Jornal mensal da diocese de Duque de Caxias e São João de Meriti-RJ. |
Editorial
Vítimas e cúmplices
- A violência entrou definitivamente no cotidiano de nossas vidas: às vezes pela porta da frente, ceifando pessoas que faziam parte do nosso convívio, ou pela porta dos fundos, não nos atacando diretamente mas injetando em nossas veias o vírus do medo, da desconfiança, da impotência e da insegurança.
- Crimes como o de Ana Carolina, em Laranjeiras, nos emocionam profundamente. No momento gritamos, junto com os outros, no embalo da comoção. Mas depois, quando a razão volta a dirigir as nossas ações, nós também voltamos às nossas tarefas diárias, infelizmente todas elas regadas também a indiferença.
- Nas grandes metrópoles do mundo, aprende-se a conviver com a violência. Quando seus estilhaços nos atingem, temos uma reação de revolta momentânea, mas nada que vare o dia seguinte. Assim, ela pode continuar tranqüila o seu curso.
- O que assusta não é que os crimes aconteçam - sempre aconteceram - nem que estejam aumentando - tudo, hoje, tem dimensões maiores que no passado -. O problema é que os crimes ocorrem numa sociedade inerte, já anestesiada, sem reação, que em última instância parece curtir o medo e aceitar sem qualquer trauma curvar-se ao crime e sua lógica perversa.
- Um bispo da África do Norte, dom Piroird, de Hipona, terra de Santo Agostinho, publicou recentemente um pequeno texto no qual analisa a situação de seu país, a Argélia, também refém de uma escalada de violência sem precedentes. Ele resolveu tomar posição porque descobriu que a violência sempre nos faz, ao mesmo tempo, vítimas e cúmplices. Resolveu olhá-la de frente, analisá-la por dentro, para ver onde ela deita suas raízes, como ela se alimenta, onde se reproduz.

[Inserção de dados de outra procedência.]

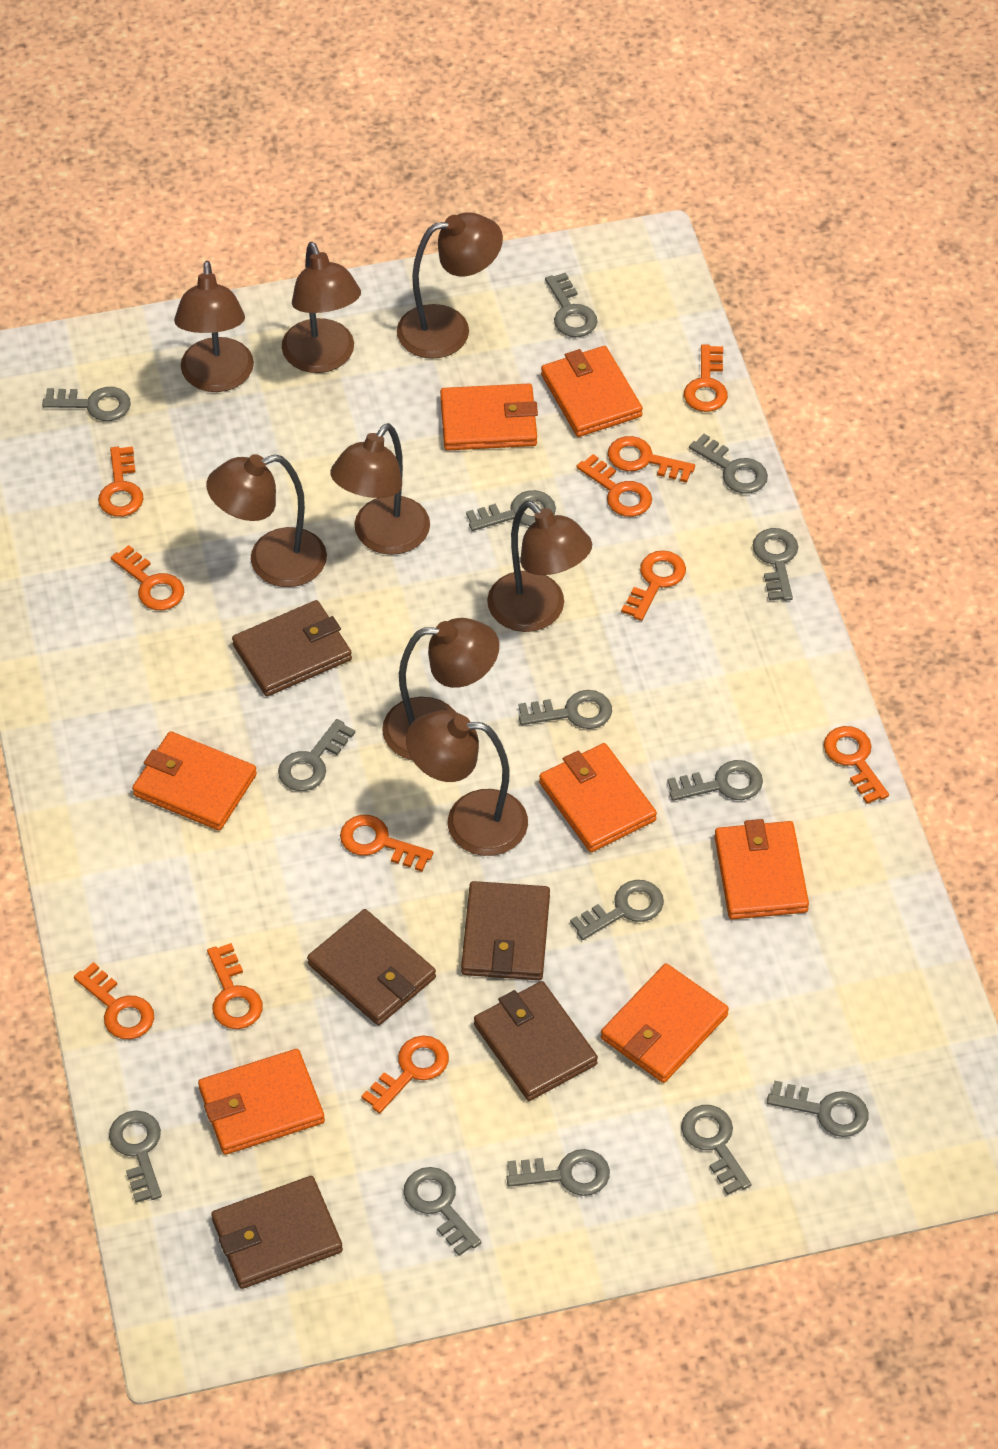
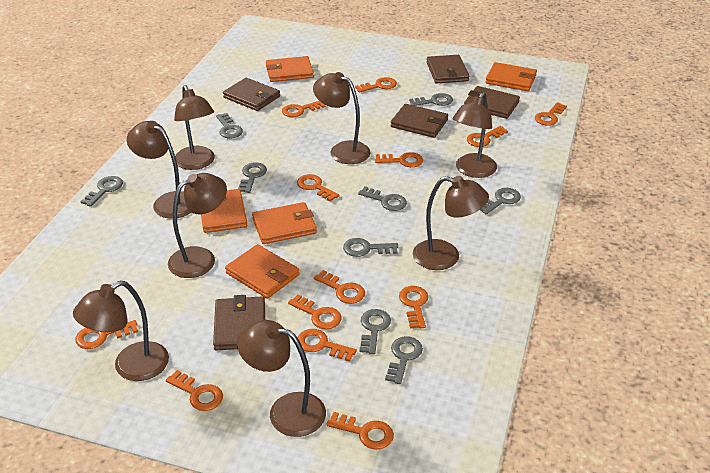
grey key: 14 -> 9
orange key: 11 -> 13
orange wallet: 7 -> 5

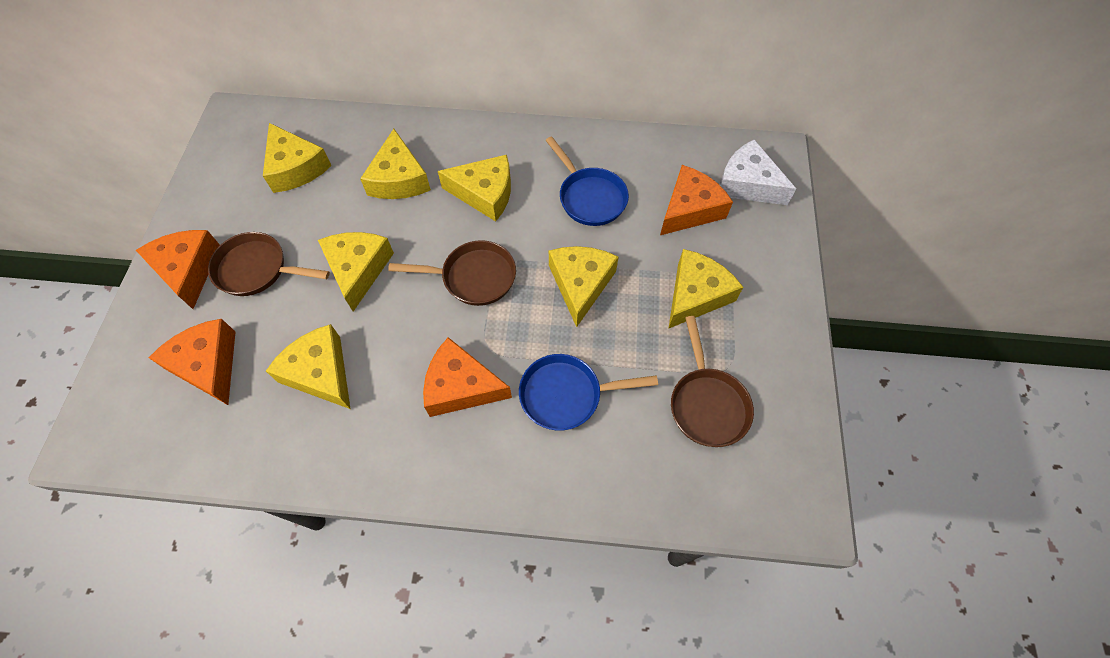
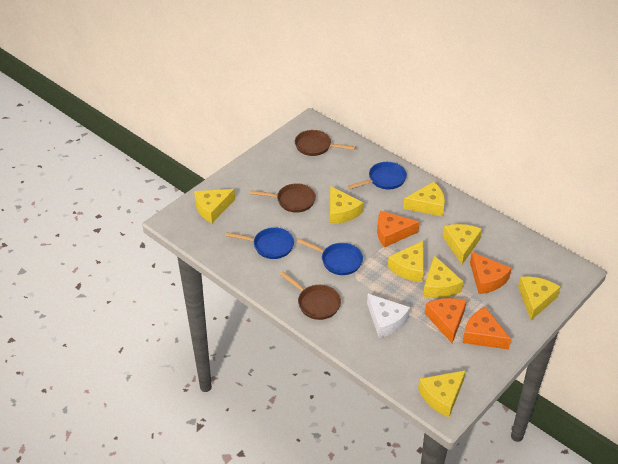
blue pan: 2 -> 3
yellow cheese: 7 -> 8

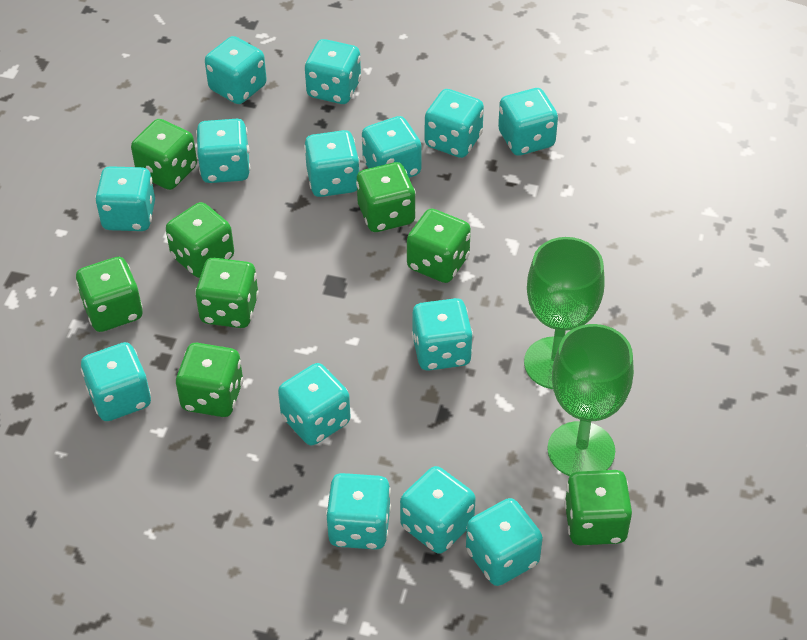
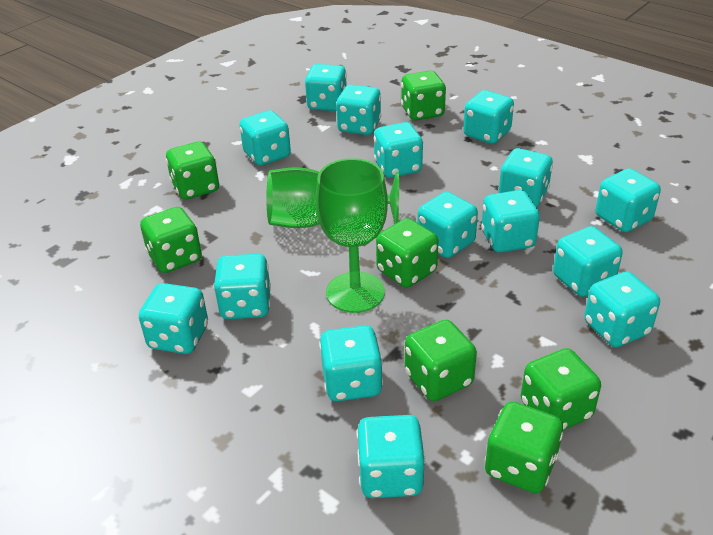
green dice: 8 -> 7
turquoise dice: 14 -> 15

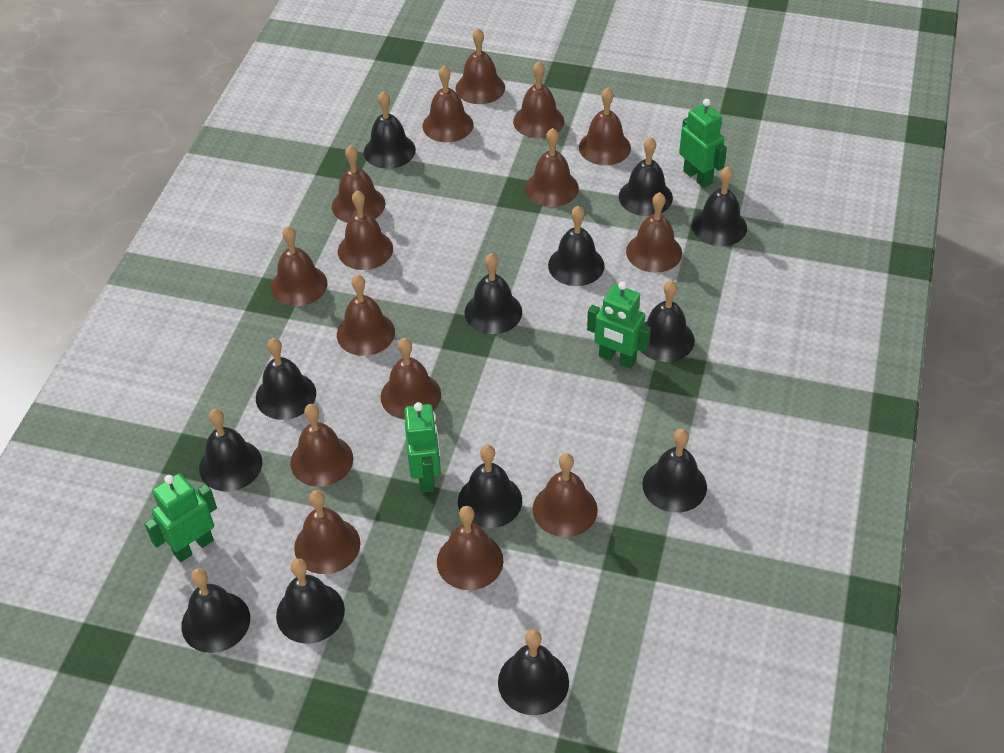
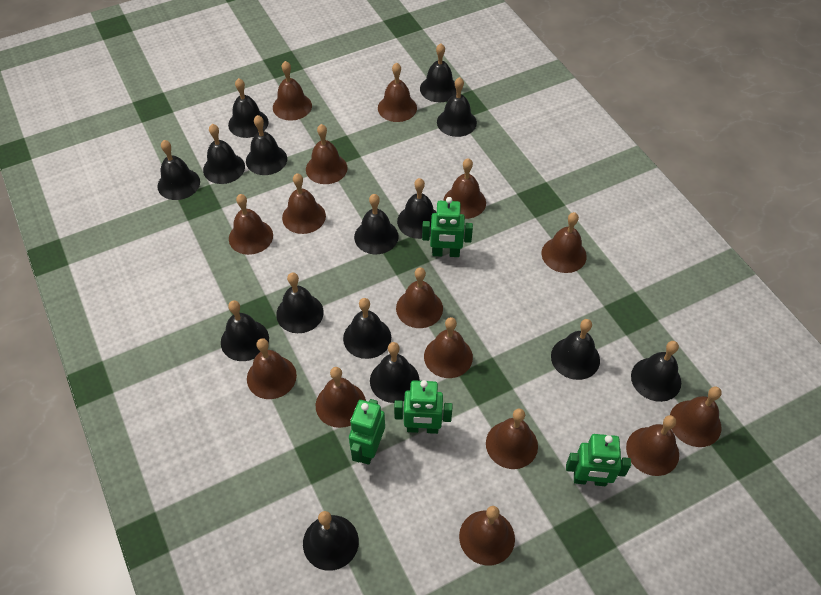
black bell: 13 -> 15

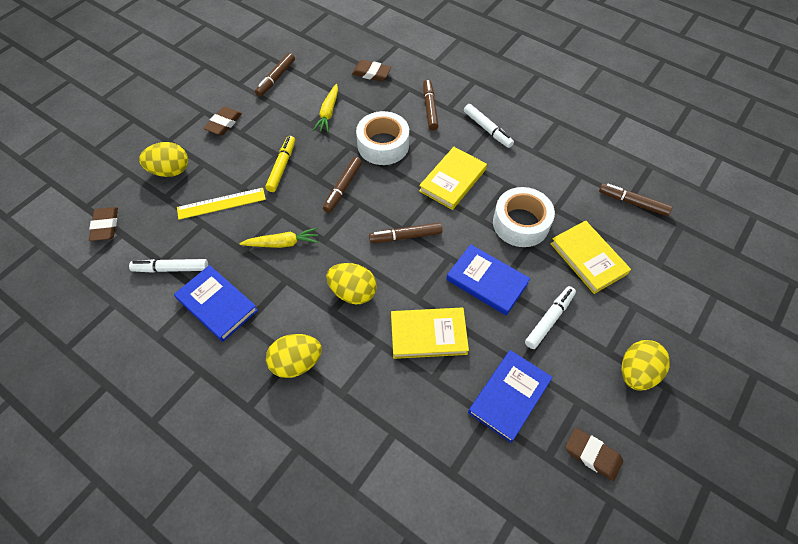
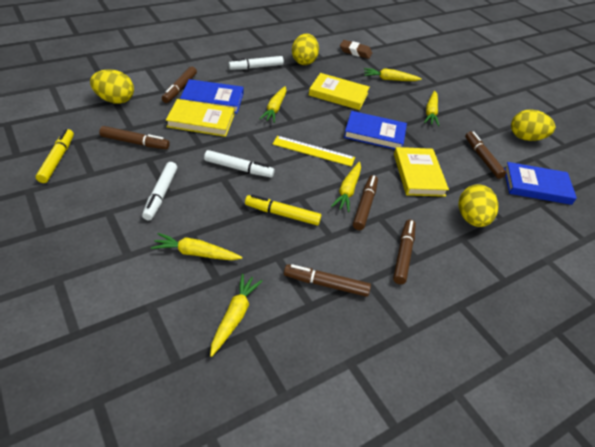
brown eraser: 4 -> 1
brown marker: 5 -> 6
white tape: 2 -> 0
yellow carrot: 2 -> 6
yellow marker: 1 -> 2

Diz que é esta a chave para poder ter contra ela uma ação eficaz.
- Sigo a reflexão do bispo.
- Há no mundo de hoje 4 grandes responsáveis pela violência:
- O liberalismo econômico. É o ar que se respira. Hoje o mundo gira em torno dele, sem questionamentos e nem alternativas. Ele ensina que na vida o dinheiro vem em primeiro lugar, que as mais importantes leis a serem cumpridas são as de mercado e que a pessoa humana tem que se ajeitar no mundo organizado pela economia. Onde o liberalismo foi implantado, diz o bispo, a sociedade sempre conheceu a sua degradação mais profunda. Os pobres ficaram cada vez mais pobres e mesquinhos e os ricos cada vez mais fechados e insensíveis. A vida se mercantilizou e com isso tudo ficou banal.
- A corrupção. É uma nova forma de viver ou se ajeitar na sociedade. Procura-a desesperadamente o pequeno que não tem outro meio de chegar ao dia seguinte, procura-a o funcionário público que precisa arredondar seus vencimentos, o intelectual, o empresário, o político. Eleita a regra de comportamento, a corrupção é a aparente saída dos problemas mas o micróbio que contamina as consciências e as torna incapazes de pensar num bem que seja para todos.
- A desconfiança. Quem vive num ambiente hostil aprende desde cedo a não confiar em ninguém. Todo mundo é suspeito porque todo mundo é sujo: o vizinho, o desconhecido, até o amigo sempre tem um lado escondido. A qualquer momento a vítima pode ser você. A desconfiança leva a esconder a verdade e a alimentar-se com a mentira. Ora, a mentira é a mãe da violência.
- Por fim, os traumas do passado. É o mundo visto a partir das vítimas. Quem sofreu em sua carne a violência e se familiarizou com a brutalidade, dificilmente consegue alimentar dentro de si sentimentos de sadia convivência com os demais. Para ele o mundo virou uma selva onde até a justiça sempre tem um certo gosto de vingança.
- Quatro elementos. Percebe-se que poderiam ser mais porque a violência não nasce do acaso e nem pode ser combatida com retórica. Ela tem raízes profundas, que descem até o coração das pessoas e da sociedade. É lá, diz o sábio bispo africano, que é preciso intervir se se quer que a violência dê vez à paz e à fraternidade.